Every few months, the same argument comes back: will AI replace developers?
I do not find that question useful. It is too dramatic to guide daily work. The better question is smaller and more uncomfortable: which parts of my job are becoming cheaper, and which parts now need sharper judgment because of that?
Boilerplate is cheaper. First drafts are cheaper. Explaining unfamiliar code is cheaper. Test scaffolds, migration notes, refactor suggestions, and documentation drafts are all cheaper than they were two years ago.
That does not make software easy. It moves the pressure somewhere else.
The boring work is changing first
The first impact is not glamorous. It is not a fully autonomous engineer shipping a product while everyone sleeps. It is a hundred small cuts of friction disappearing from normal development.
Need to understand a folder you have never opened?
Give me a high-level map of this module.
List the important files, what each one owns, and where the risky parts are.
Do not suggest changes yet.
Need a first pass at tests?
Read the existing test style in this project.
Add coverage for the empty state and validation failure.
Keep assertions focused on user-visible behavior.
Need to review a large diff?
Summarize this diff by behavior change.
Flag anything that changes public API, persistence, security, or error handling.
That is useful work. A developer who refuses to use any of it is choosing to spend time on things that no longer need to be fully manual.
But there is a trap here: faster output feels like progress even when the direction is wrong.
The hard parts did not disappear
AI can fill in code inside a boundary. It is much weaker at deciding whether the boundary should exist.
That is where senior engineering still matters. You still have to decide whether a feature belongs in a controller, a service, a queue, a package, or not in the product at all. You still have to know when a “simple fix” is actually hiding a data-model problem. You still have to notice when a test passes because it copied the implementation instead of proving behavior.
The tool can suggest suspects during debugging. It cannot decide what evidence is enough.
For example, if a production sync job starts duplicating records, a tool might quickly find three plausible causes:
- A retry path is not idempotent
- A unique index is missing
- A timestamp comparison changed timezone behavior
That list is helpful, but it is not a fix. The developer still needs to reproduce the issue, inspect real data shape, isolate the failing path, patch the right layer, and prove the duplicate cannot happen again.
The work moves from “can I write the code?” to “can I prove this is the right code?”
Supervision is now part of the craft
Working with AI is closer to supervising a fast junior developer than using a compiler.
If you give vague instructions, it will fill the gaps. If you give too much freedom, it may solve a different problem. If you skip review, it may ship something that looks reasonable and fails in an edge case.
Good supervision has a shape:
Goal: fix the mobile overflow in ProjectCard.
Scope: component and CSS only.
Constraints: do not change project data or props.
Process: inspect existing patterns first, then propose a small plan.
Verification: run component tests and build.
That prompt is not fancy. It is just a clear ticket with guardrails.
This is the part developers should practice. Not magic words. Not tricks. Clear intent, scoped work, good context, reviewable output, and verification.
Where human judgment still wins
The more code a tool can produce, the more valuable judgment becomes.
Architecture matters because bad structure compounds. Testing matters because generation without checks is just speed without safety. Product judgment matters because users do not care that the implementation was fast if the feature is wrong. Code review matters because someone has to own the final state of the system.

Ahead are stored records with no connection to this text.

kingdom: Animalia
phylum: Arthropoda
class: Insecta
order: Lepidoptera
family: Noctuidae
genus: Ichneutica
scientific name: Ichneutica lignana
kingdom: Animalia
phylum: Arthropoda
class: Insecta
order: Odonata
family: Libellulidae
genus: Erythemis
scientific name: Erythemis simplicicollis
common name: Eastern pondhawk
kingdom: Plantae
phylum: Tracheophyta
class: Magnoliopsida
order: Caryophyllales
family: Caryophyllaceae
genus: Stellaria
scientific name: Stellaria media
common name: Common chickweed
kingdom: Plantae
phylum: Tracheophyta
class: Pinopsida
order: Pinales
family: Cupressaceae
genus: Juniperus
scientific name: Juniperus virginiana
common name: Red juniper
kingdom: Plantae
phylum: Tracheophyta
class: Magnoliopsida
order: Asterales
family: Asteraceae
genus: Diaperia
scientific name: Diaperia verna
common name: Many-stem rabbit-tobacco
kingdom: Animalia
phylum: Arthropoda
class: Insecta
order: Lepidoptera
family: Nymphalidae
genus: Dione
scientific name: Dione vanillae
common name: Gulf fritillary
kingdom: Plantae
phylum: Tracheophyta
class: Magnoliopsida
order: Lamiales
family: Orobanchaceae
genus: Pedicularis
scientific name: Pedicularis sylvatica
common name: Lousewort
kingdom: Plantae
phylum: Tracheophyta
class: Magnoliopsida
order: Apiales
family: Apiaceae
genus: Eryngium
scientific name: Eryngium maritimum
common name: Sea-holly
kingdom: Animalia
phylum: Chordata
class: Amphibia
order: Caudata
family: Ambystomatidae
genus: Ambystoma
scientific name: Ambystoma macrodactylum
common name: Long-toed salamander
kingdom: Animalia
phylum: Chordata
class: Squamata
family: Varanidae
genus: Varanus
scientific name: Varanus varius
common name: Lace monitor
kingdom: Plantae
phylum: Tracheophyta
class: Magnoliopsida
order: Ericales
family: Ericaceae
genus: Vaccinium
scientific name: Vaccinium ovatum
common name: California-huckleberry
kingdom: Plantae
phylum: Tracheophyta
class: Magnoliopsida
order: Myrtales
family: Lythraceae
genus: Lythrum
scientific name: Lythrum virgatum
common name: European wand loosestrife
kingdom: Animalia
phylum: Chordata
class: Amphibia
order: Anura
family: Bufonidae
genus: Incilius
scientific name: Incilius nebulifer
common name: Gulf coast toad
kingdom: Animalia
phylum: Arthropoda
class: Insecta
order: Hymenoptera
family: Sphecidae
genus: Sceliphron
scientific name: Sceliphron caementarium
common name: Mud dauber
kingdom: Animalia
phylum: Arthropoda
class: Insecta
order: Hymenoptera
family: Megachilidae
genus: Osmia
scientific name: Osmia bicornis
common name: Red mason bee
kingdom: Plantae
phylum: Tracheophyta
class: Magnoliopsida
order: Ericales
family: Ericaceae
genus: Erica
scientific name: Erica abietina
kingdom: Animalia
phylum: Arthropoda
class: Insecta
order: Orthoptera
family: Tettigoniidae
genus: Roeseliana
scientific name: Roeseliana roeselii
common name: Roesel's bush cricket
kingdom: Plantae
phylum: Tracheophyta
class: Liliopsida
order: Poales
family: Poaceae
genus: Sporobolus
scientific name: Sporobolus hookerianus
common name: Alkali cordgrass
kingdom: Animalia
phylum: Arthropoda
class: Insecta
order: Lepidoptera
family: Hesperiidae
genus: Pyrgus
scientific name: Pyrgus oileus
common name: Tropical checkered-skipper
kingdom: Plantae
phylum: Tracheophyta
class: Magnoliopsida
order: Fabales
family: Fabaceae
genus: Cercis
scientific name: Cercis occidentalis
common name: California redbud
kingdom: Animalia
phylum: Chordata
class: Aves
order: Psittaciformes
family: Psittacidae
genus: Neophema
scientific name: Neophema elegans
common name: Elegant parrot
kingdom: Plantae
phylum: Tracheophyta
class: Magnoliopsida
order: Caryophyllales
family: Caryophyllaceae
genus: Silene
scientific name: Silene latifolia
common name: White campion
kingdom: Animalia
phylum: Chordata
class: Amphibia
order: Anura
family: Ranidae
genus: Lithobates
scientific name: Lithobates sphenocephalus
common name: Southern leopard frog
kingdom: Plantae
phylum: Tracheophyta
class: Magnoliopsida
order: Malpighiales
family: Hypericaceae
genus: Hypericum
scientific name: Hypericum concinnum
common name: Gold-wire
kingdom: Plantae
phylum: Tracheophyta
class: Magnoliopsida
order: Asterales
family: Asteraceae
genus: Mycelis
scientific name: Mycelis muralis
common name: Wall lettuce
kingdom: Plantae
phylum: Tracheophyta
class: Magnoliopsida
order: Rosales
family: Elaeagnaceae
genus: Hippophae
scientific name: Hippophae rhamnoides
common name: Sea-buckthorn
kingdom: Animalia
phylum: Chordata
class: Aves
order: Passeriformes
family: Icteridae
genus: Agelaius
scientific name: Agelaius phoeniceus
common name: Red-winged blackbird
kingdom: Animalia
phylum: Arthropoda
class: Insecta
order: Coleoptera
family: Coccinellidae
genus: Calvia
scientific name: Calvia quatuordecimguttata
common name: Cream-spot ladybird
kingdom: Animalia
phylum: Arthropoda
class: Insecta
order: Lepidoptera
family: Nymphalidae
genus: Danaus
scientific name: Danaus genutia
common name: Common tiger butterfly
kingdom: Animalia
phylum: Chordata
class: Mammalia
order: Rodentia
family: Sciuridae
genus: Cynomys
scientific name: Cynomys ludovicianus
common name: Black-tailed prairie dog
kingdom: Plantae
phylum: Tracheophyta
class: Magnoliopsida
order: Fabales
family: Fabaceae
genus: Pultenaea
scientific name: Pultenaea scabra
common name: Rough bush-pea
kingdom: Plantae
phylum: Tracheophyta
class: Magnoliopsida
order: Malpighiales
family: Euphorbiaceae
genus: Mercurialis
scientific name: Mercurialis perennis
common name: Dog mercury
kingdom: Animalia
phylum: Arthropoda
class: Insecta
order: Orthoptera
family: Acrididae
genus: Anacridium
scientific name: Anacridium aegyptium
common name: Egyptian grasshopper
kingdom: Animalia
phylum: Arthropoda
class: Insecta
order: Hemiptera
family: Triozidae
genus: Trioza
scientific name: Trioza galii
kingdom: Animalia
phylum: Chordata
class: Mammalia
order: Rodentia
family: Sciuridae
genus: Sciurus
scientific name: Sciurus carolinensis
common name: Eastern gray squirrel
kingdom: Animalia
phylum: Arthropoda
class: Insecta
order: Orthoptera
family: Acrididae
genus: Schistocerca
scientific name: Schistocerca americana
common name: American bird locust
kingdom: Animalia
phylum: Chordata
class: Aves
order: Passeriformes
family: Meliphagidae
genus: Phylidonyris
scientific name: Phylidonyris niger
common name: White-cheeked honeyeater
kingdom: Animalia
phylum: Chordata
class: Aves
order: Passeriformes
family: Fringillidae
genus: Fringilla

This is also why “work with it, not against it” does not mean blind adoption. It means learning where the tool helps and where it needs a short leash.
Use it to explore. Use it to draft. Use it to compare options. Use it to find boring mistakes.
Then read the code. Run the tests. Check the edge cases. Make the final call.
The useful response
Competing with AI on typing speed is a bad frame. The useful move is to get better at the parts it does not own: understanding systems, choosing tradeoffs, protecting quality, and communicating intent.
Developers who adapt well will not become less technical. They will need stronger technical judgment because they are reviewing more output, faster.
That is the shift I care about: less value in manually producing every line, more value in knowing what should exist, why it should exist, and whether it is safe to ship.